The hospital conducted the 11 transplants starting in April 2004 using kidneys removed from patients suffering tumors, swollen arteries or other conditions affecting the organs. The organs were brought to the hospital after it confirmed the diseases were not serious.

The practice violates nonbinding guidelines of the Japan Society for Transplantation, which limits kidney transplants from live donors to relatives of the recipient.

Mannami said he removed kidneys in six of the 11 cases, and he did not obtain written consent from the donors in those cases.

“There are patients who are really suffering due to the lack of donors,” Mannami said. “We conducted the organ transplants considering such urgent situations.”

Meanwhile, it was also learned that a younger brother of Mannami, who is also a doctor, removed kidneys from patients at two hospitals in Okayama Prefecture and sent them to Uwajima Tokushukai Hospital for transplants after saying he was sending them to a laboratory for further testing.

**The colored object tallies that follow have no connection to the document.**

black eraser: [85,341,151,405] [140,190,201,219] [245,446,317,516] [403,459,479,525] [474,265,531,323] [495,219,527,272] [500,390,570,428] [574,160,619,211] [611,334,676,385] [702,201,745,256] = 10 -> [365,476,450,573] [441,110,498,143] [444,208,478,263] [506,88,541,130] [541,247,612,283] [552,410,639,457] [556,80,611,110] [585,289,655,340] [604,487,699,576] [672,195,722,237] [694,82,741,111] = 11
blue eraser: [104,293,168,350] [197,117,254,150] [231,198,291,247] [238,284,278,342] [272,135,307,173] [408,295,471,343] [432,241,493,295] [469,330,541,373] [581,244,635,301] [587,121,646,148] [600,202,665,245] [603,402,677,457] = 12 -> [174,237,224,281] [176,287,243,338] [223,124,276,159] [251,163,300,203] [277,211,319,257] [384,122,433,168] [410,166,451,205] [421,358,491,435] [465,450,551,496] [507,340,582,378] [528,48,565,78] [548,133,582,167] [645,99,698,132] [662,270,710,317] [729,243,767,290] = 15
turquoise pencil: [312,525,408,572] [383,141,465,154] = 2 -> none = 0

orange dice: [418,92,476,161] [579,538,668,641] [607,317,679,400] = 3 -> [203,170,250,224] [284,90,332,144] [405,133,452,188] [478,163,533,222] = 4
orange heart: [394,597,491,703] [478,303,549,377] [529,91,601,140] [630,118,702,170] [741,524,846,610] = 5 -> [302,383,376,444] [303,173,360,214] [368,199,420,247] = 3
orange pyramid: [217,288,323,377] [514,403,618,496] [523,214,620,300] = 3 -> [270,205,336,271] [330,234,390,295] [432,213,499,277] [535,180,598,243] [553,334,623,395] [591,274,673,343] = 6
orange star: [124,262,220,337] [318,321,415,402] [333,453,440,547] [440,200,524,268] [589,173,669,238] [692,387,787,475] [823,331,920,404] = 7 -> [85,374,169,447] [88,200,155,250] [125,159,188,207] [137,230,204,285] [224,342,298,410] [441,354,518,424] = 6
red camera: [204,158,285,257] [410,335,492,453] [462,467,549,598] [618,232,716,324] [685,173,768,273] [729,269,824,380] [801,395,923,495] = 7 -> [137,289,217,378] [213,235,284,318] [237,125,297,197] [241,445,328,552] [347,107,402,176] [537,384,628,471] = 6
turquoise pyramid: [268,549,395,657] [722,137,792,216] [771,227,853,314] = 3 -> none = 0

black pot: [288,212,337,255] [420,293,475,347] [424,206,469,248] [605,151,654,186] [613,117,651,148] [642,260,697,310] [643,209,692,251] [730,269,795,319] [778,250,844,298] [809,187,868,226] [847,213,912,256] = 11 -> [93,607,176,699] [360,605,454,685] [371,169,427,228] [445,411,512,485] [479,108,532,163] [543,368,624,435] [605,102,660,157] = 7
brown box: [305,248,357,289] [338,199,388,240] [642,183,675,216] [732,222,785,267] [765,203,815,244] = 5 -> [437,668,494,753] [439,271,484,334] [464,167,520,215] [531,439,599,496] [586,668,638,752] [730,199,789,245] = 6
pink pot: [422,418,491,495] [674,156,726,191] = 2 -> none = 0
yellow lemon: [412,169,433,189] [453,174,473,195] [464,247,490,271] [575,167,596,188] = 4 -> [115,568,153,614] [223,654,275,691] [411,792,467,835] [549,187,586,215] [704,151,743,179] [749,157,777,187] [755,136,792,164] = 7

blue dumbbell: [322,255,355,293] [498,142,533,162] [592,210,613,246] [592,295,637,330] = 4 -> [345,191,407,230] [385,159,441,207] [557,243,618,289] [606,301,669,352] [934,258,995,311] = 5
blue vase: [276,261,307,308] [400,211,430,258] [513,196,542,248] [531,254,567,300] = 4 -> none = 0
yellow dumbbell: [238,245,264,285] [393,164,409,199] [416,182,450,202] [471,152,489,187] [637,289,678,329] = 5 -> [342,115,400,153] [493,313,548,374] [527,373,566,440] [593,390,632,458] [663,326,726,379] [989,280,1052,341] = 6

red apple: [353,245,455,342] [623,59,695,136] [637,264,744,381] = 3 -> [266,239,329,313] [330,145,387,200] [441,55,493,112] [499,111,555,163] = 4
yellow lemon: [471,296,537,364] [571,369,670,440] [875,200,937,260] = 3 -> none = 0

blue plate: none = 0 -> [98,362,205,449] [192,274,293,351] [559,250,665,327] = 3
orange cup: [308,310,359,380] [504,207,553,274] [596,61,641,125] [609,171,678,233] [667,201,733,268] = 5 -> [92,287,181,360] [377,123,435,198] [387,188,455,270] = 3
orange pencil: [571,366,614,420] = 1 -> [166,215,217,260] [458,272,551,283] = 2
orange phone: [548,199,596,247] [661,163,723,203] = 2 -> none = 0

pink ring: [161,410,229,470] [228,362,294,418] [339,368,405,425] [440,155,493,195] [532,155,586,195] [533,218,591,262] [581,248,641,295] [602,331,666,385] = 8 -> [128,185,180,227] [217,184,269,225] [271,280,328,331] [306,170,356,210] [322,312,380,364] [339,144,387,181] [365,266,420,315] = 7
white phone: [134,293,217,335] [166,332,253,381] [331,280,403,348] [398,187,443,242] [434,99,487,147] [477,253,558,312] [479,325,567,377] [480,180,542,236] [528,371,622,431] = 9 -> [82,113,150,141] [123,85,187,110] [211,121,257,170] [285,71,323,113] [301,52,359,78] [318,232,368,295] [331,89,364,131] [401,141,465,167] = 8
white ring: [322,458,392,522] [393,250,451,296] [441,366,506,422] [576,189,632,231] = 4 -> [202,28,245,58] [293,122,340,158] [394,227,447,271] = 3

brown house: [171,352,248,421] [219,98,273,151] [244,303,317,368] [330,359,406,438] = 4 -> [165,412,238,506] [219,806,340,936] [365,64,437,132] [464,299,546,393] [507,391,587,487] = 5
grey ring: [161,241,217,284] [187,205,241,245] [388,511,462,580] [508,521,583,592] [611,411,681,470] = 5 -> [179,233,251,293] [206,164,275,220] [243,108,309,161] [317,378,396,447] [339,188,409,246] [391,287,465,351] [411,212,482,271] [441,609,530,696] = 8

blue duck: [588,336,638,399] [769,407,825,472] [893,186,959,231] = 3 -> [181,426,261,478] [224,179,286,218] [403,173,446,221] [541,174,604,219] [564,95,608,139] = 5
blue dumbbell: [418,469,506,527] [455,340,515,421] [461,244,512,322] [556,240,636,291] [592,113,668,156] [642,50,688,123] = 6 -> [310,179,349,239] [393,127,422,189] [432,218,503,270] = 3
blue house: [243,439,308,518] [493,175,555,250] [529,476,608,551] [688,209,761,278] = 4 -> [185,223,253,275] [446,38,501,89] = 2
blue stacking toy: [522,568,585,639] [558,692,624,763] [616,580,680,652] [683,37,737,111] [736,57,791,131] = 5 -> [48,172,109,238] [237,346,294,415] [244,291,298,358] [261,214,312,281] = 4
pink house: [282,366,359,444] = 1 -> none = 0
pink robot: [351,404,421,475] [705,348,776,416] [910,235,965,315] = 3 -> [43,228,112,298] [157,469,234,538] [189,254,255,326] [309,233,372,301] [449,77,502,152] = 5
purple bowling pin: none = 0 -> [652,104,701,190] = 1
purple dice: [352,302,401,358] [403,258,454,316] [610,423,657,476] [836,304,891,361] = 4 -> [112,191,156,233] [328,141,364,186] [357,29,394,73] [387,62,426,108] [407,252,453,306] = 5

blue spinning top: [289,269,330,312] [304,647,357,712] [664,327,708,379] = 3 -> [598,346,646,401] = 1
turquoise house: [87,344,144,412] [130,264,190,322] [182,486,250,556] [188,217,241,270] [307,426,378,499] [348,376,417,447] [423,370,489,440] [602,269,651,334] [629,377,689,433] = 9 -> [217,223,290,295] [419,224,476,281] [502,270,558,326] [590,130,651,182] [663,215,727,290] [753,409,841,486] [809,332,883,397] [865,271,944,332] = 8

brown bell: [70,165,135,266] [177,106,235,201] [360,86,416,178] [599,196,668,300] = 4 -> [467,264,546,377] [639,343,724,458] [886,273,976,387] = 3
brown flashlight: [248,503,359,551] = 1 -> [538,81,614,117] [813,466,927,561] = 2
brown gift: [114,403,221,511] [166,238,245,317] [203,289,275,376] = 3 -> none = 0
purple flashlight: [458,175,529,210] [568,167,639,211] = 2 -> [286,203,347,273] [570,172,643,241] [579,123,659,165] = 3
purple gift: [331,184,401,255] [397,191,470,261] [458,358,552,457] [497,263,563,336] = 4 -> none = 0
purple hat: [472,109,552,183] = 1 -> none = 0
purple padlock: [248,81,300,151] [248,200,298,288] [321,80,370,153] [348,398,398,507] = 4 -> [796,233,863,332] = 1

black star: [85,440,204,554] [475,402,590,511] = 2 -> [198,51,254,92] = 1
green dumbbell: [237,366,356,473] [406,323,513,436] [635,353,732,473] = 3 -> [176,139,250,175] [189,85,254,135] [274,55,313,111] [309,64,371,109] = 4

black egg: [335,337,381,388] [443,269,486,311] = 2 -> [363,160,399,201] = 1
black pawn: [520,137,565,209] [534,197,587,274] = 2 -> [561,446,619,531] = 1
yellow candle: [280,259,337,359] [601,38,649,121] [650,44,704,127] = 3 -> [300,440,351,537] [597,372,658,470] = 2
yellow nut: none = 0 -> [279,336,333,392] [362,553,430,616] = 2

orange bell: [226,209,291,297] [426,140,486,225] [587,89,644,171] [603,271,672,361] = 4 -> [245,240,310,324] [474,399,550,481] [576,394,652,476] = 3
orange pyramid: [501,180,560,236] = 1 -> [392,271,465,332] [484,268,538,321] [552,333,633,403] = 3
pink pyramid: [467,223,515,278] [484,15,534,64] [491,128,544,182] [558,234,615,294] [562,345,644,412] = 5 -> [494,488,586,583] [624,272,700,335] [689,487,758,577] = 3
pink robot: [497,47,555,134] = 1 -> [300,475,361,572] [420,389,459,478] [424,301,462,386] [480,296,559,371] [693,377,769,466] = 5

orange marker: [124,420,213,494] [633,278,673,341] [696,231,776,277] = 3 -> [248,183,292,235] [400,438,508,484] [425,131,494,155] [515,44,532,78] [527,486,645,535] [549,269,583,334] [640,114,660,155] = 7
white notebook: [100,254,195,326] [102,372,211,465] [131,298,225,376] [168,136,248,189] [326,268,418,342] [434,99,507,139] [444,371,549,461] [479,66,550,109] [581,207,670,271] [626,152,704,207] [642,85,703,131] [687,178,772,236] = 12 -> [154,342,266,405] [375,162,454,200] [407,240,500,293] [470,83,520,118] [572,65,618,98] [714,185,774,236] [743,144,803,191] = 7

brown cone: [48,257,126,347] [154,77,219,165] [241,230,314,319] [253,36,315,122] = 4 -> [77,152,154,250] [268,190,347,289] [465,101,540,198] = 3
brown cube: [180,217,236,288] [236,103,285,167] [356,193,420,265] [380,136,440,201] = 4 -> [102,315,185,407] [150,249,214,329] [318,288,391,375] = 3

In one of the two cases, Rensuke Mannami, removed a kidney from a woman suspected of having cancer at a hospital in Bizen, Okayama Prefecture, in June.

The elder Mannami performed a kidney transplant on a patient that matched the woman’s blood type the following day.

The hospital in Bizen said it had no knowledge that the removed kidney was used for a transplant.

Despite the scandal, a 69-year-old woman from Uwajima, Ehime Prefecture, who underwent a kidney transplant there expressed gratitude to Mannami.